┌─ Input for this task

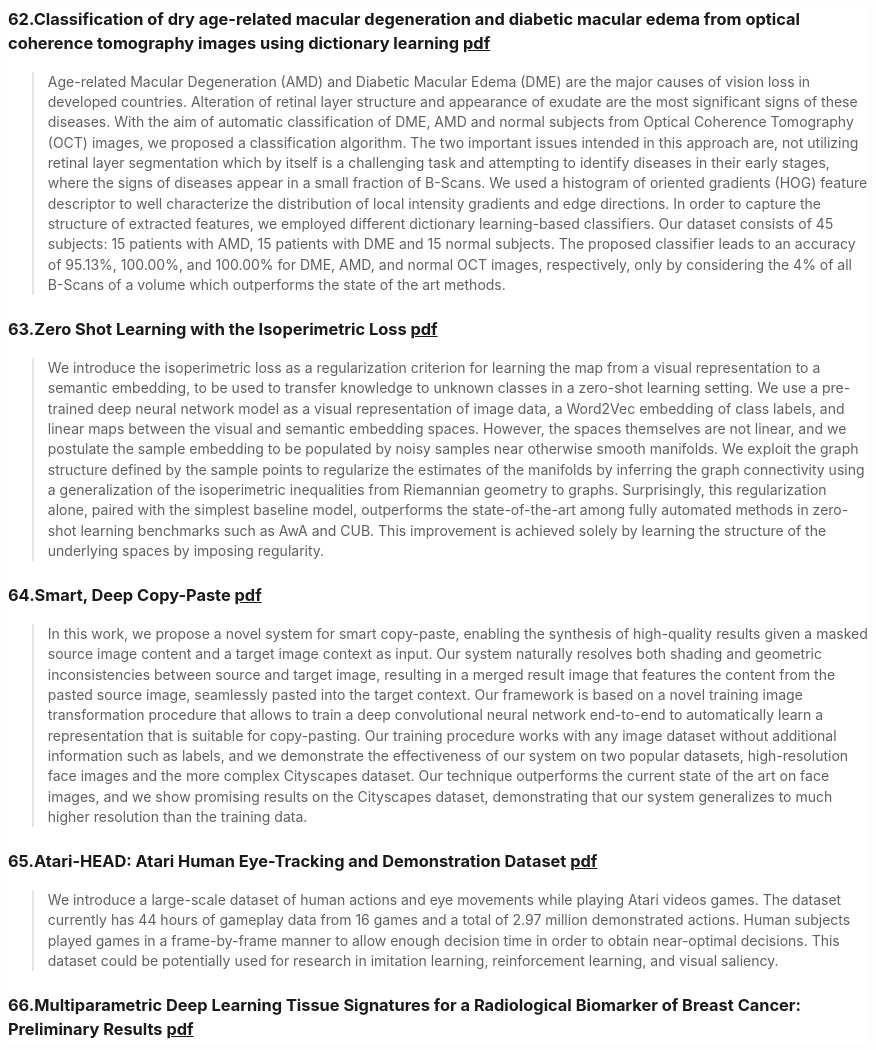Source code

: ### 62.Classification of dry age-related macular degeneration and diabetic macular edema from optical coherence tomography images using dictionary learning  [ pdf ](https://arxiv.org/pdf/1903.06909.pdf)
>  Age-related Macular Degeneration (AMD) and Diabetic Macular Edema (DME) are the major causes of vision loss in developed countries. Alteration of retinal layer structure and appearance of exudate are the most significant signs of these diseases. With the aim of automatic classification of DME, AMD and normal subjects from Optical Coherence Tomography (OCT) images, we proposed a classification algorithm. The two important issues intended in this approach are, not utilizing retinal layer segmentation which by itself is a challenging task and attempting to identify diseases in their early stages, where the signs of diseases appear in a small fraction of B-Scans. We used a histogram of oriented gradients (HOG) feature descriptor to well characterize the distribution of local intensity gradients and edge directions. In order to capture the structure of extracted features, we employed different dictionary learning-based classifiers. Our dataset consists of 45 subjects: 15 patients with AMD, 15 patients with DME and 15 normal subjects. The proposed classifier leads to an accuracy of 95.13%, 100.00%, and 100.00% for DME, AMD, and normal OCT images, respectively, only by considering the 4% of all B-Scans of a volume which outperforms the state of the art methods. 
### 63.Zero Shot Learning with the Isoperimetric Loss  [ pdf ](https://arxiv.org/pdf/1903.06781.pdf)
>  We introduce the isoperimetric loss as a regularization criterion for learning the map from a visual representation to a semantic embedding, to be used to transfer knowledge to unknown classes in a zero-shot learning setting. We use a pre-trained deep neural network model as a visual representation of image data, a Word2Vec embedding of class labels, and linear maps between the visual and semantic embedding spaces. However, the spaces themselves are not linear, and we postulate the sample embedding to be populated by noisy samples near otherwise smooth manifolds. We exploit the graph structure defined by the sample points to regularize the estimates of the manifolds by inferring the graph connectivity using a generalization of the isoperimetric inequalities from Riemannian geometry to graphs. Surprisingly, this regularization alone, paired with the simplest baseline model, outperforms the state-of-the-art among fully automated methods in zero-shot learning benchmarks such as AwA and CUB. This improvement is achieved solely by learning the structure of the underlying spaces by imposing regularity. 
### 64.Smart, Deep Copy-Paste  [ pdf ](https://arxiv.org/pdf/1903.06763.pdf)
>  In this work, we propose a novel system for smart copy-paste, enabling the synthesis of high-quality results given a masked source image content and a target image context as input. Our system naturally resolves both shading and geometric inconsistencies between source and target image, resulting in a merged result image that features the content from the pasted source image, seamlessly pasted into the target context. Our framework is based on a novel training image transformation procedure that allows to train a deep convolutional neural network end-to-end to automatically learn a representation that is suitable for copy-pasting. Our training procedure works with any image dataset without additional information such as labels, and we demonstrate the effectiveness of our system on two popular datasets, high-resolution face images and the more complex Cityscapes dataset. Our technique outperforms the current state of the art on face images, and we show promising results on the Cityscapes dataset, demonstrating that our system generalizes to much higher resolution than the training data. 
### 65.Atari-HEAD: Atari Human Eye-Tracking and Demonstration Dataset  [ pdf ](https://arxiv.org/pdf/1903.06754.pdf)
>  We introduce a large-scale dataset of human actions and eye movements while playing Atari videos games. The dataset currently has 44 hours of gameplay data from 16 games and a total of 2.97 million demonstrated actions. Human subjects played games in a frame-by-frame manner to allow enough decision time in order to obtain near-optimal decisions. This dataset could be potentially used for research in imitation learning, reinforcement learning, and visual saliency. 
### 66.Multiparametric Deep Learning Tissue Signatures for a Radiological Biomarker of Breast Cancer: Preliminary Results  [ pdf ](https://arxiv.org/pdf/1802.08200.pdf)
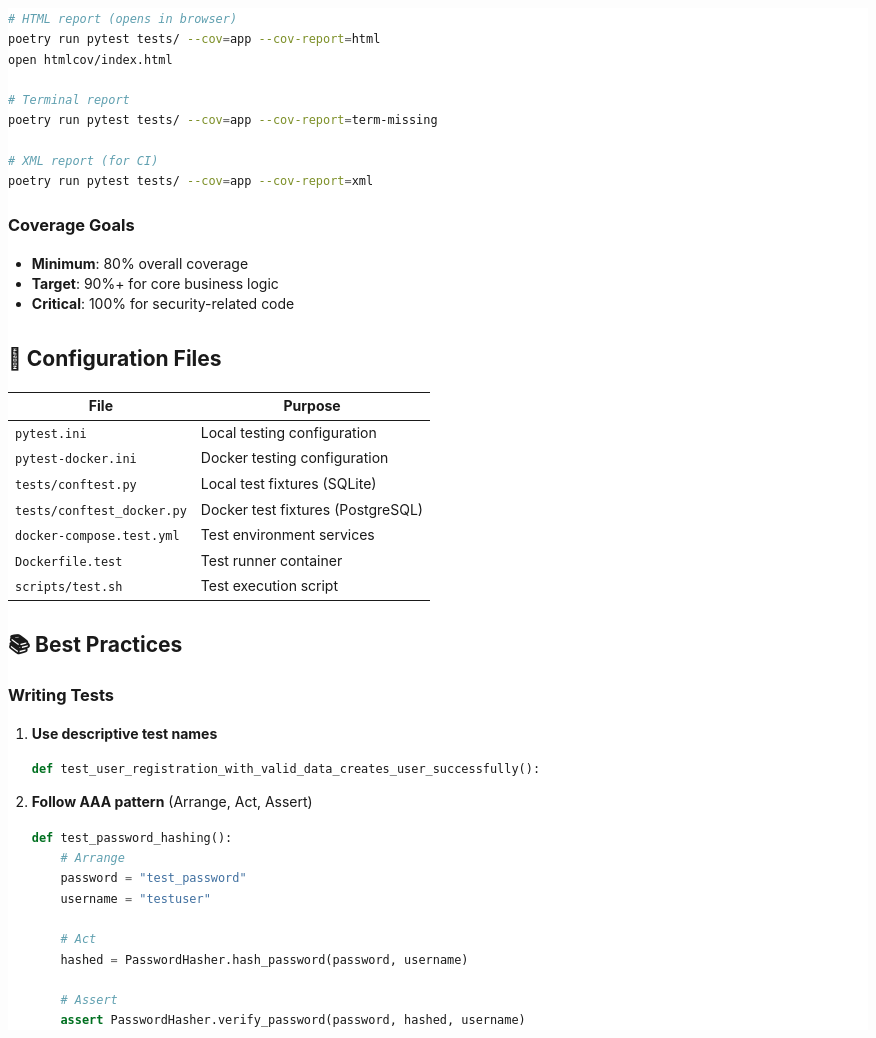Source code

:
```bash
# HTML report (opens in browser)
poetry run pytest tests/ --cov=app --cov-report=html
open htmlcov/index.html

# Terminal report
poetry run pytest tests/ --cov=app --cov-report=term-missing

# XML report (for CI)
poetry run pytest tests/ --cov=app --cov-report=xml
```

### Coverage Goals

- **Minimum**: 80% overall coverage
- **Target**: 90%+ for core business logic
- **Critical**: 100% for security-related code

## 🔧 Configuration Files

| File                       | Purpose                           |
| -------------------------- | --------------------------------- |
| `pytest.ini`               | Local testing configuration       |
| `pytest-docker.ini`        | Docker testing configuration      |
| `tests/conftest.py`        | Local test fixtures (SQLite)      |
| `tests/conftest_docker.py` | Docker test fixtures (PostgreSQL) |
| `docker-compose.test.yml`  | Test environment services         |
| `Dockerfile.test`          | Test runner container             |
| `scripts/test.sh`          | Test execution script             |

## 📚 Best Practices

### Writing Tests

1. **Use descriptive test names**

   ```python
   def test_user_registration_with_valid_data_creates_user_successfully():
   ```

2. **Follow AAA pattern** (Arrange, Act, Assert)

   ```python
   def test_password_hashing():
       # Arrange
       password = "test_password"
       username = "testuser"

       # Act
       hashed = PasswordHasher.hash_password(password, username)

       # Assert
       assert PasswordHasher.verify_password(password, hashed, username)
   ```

└─

■ Exercise brief ■
Which lines in the records above hold the string "Atari"? Copy each of them.

■ Answer below ■
### 65.Atari-HEAD: Atari Human Eye-Tracking and Demonstration Dataset  [ pdf ](https://arxiv.org/pdf/1903.06754.pdf)
>  We introduce a large-scale dataset of human actions and eye movements while playing Atari videos games. The dataset currently has 44 hours of gameplay data from 16 games and a total of 2.97 million demonstrated actions. Human subjects played games in a frame-by-frame manner to allow enough decision time in order to obtain near-optimal decisions. This dataset could be potentially used for research in imitation learning, reinforcement learning, and visual saliency. 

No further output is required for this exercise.